* [TASKS AND EXERCISES]:
a – How would you translate this sentence from the genomics research overview into Spanish: "Traditionally, biology has been grounded in iterations of observation, individual perturbation, and measurement."?
b – Can you edit the part of the genomics research overview that opens with the words containing "For decades, forward" and closes with "and experimental feasibility.", putting "technical feasibility" in place of "experimental feasibility"?
c – Could you resume the genomics research overview from where it stops?

* [SELECTED EXTRACT]:

Paving the Way for New Discoveries and New Ideas
We develop high-throughput & interdisciplinary technologies that can measure, perturb, predict, or interpret cellular and genomic features. Traditionally, biology has been grounded in iterations of observation, individual perturbation, and measurement. The efficiency and scalability are limiting our ability to address many fundamental questions. We are developing and applying biologically grounded predictive genomics AI technologies as well as high-throughput experimental techniques to address these challenges, aiming to accelerate discoveries in fundamental biology.
For decades, forward and reverse genetic screens have been central in functional studies of genes and beyond. Forward genetic screening starts with phenotypes and aims to determine the genetic basis responsible for a given phenotype, while reverse genetic screening starts from known genes – or more broadly, DNA sequences – and assays the effect of each gene upon perturbation. However, traditional genetic screening typically requires a large-scale setup and is strongly limited by the available resources and experimental feasibility.

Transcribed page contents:
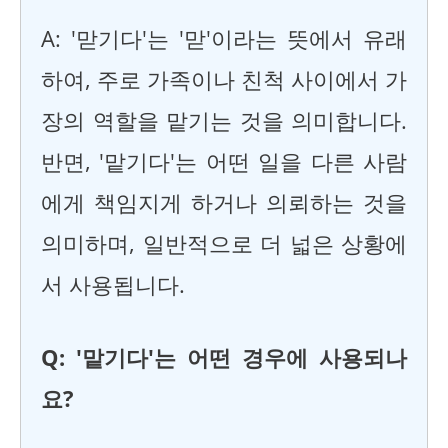
A: '맏기다'는 '맏'이라는 뜻에서 유래
하여, 주로 가족이나 친척 사이에서 가
장의 역할을 맡기는 것을 의미합니다.
반면, '맡기다'는 어떤 일을 다른 사람
에게 책임지게 하거나 의뢰하는 것을
의미하며, 일반적으로 더 넓은 상황에
서 사용됩니다.
Q: '맡기다'는 어떤 경우에 사용되나
요?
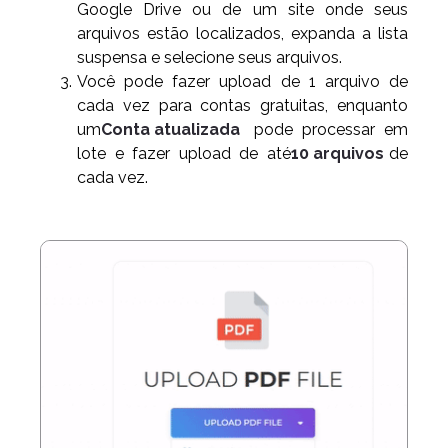
Google Drive ou de um site onde seus
arquivos estão localizados, expanda a lista
suspensa e selecione seus arquivos.
Você pode fazer upload de 1 arquivo de
cada vez para contas gratuitas, enquanto
um
Conta atualizada
pode processar em
lote e fazer upload de até
10 arquivos
de
cada vez.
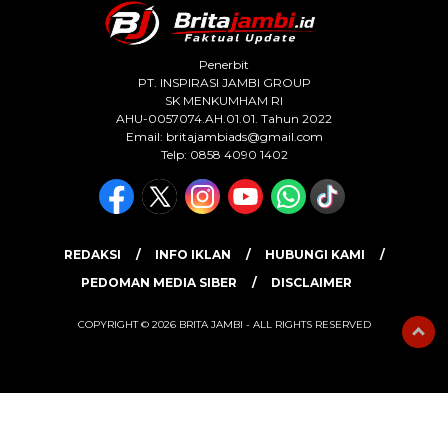
Penerbit
PT. INSPIRASI JAMBI GROUP
SK MENKUMHAM RI
AHU-0057074.AH.01.01. Tahun 2022
Email:
britajambiads@gmail.com
Telp: 0858 4090 1402
REDAKSI
INFO IKLAN
HUBUNGI KAMI
PEDOMAN MEDIA SIBER
DISCLAIMER
COPYRIGHT © 2026 BRITA JAMBI - ALL RIGHTS RESERVED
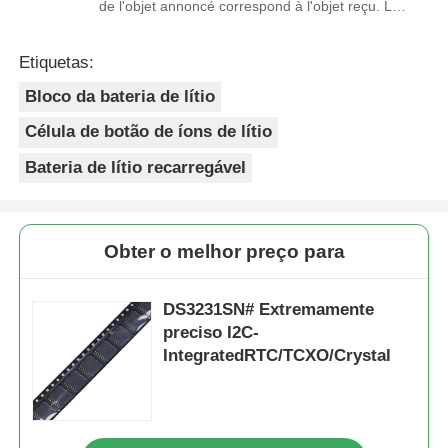
de l'objet annoncé correspond à l'objet reçu. Le
prix était réaliste. Je rachèterais de ce vendeur.
Merci Beaucoup!
Etiquetas:
Bloco da bateria de lítio
Célula de botão de íons de lítio
Bateria de lítio recarregável
Obter o melhor preço para
DS3231SN# Extremamente
preciso I2C-
IntegratedRTC/TCXO/Crystal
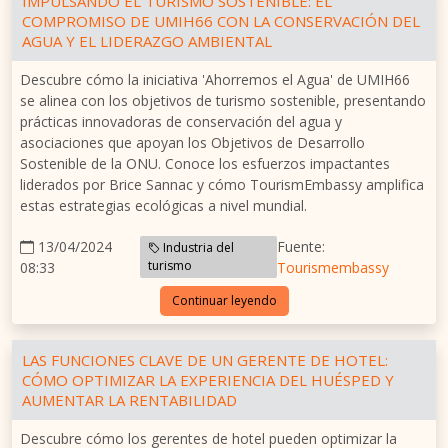
IMPULSANDO EL TURISMO SOSTENIBLE: EL
COMPROMISO DE UMIH66 CON LA CONSERVACIÓN DEL
AGUA Y EL LIDERAZGO AMBIENTAL
Descubre cómo la iniciativa 'Ahorremos el Agua' de UMIH66
se alinea con los objetivos de turismo sostenible, presentando
prácticas innovadoras de conservación del agua y
asociaciones que apoyan los Objetivos de Desarrollo
Sostenible de la ONU. Conoce los esfuerzos impactantes
liderados por Brice Sannac y cómo TourismEmbassy amplifica
estas estrategias ecológicas a nivel mundial.
13/04/2024
Fuente:
Industria del
turismo
08:33
Tourismembassy
Continuar leyendo
LAS FUNCIONES CLAVE DE UN GERENTE DE HOTEL:
CÓMO OPTIMIZAR LA EXPERIENCIA DEL HUÉSPED Y
AUMENTAR LA RENTABILIDAD
Descubre cómo los gerentes de hotel pueden optimizar la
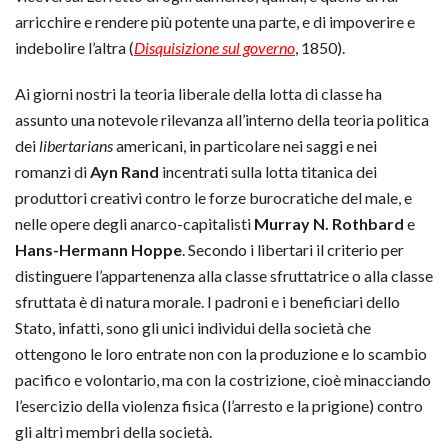
arricchire e rendere più potente una parte, e di impoverire e
indebolire l’altra (
Disquisizione sul governo
, 1850).
Ai giorni nostri la teoria liberale della lotta di classe ha
assunto una notevole rilevanza all’interno della teoria politica
dei
libertarians
americani, in particolare nei saggi e nei
romanzi di
Ayn Rand
incentrati sulla lotta titanica dei
produttori creativi contro le forze burocratiche del male, e
nelle opere degli anarco-capitalisti
Murray N. Rothbard
e
Hans-Hermann Hoppe
. Secondo i libertari il criterio per
distinguere l’appartenenza alla classe sfruttatrice o alla classe
sfruttata è di natura morale. I padroni e i beneficiari dello
Stato, infatti, sono gli unici individui della società che
ottengono le loro entrate non con la produzione e lo scambio
pacifico e volontario, ma con la costrizione, cioè minacciando
l’esercizio della violenza fisica (l’arresto e la prigione) contro
gli altri membri della società.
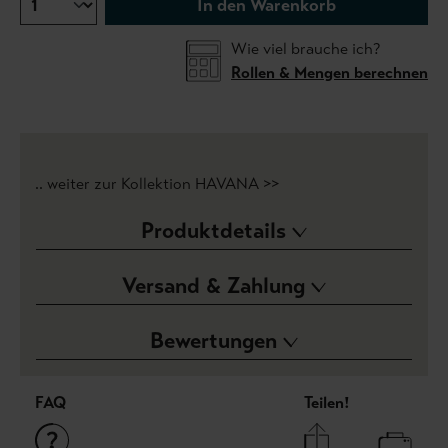
In den Warenkorb
Wie viel brauche ich?
Rollen & Mengen berechnen
.. weiter zur Kollektion HAVANA >>
Produktdetails
Versand & Zahlung
Bewertungen
FAQ
Teilen!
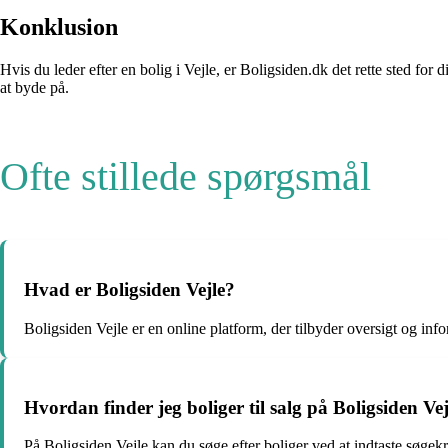
Konklusion
Hvis du leder efter en bolig i Vejle, er Boligsiden.dk det rette sted 
at byde på.
Ofte stillede spørgsmål
Hvad er Boligsiden Vejle?
Boligsiden Vejle er en online platform, der tilbyder oversigt og infor
Hvordan finder jeg boliger til salg på Boligsiden Vej
På Boligsiden Vejle kan du søge efter boliger ved at indtaste søgekr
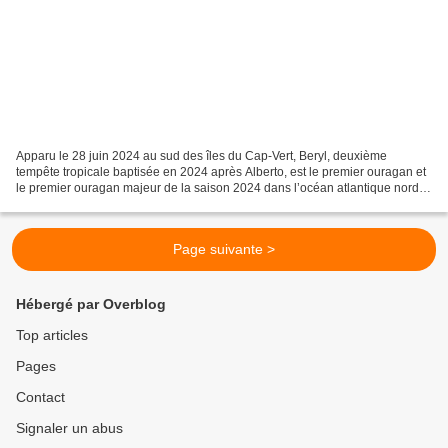
Apparu le 28 juin 2024 au sud des îles du Cap-Vert, Beryl, deuxième
tempête tropicale baptisée en 2024 après Alberto, est le premier ouragan et
le premier ouragan majeur de la saison 2024 dans l’océan atlantique nord.
Se déplaçant rapidement vers l’ouest...
Page suivante >
Hébergé par Overblog
Top articles
Pages
Contact
Signaler un abus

* [RESPONSES TO THE EXERCISE]:
a – Tradicionalmente, la biología se ha basado en iteraciones de observación, perturbación individual y medición.

b –
For decades, forward and reverse genetic screens have been central in functional studies of genes and beyond. Forward genetic screening starts with phenotypes and aims to determine the genetic basis responsible for a given phenotype, while reverse genetic screening starts from known genes – or more broadly, DNA sequences – and assays the effect of each gene upon perturbation. However, traditional genetic screening typically requires a large-scale setup and is strongly limited by the available resources and technical feasibility.

c –
We recently proposed and developed the in silico screen research framework as a next-generation approach to genetic discoveries. This in silico screen framework relies on advanced machine learning / artificial intelligence models that are grounded in solid biological principles and achieve accurate prediction performance across varied biological contexts. Similar to the experimental genetic screen, the in silico screen framework interrogates the effect of perturbations through accurate prediction in an ultra-high-throughput scenario. We recently developed C.Origami (Nature Biotech, 2023) and Chromnitron (BioRxiv, 2025), both biologically informed deep neural networks that predict cis- and trans-regulatory mechanisms of gene expression in unseen cell types. Coupling these models with the in silico screen framework, we discovered unknown key factors that regulate genome organization and cell fate transitions. We continue developing biologically grounded predictive genomics AI technologies and high-throughput in silico genetic screen platforms to enable more fundamental discoveries in genome sciences.
Chemical genomics, at the intersection of chemistry and genomics, plays an important role in the advanced understanding of the genome through technological innovation. Chemical approaches for studying dynamic biological interactions such as protein-DNA and protein-protein interactions set the foundational knowledge for genome regulation. Bisulfite salt treatment to DNA bases has provided fundamental insights into the epigenetic status of the genome. We embrace all chemical magics that can enable genomic discovery and cell fate engineering.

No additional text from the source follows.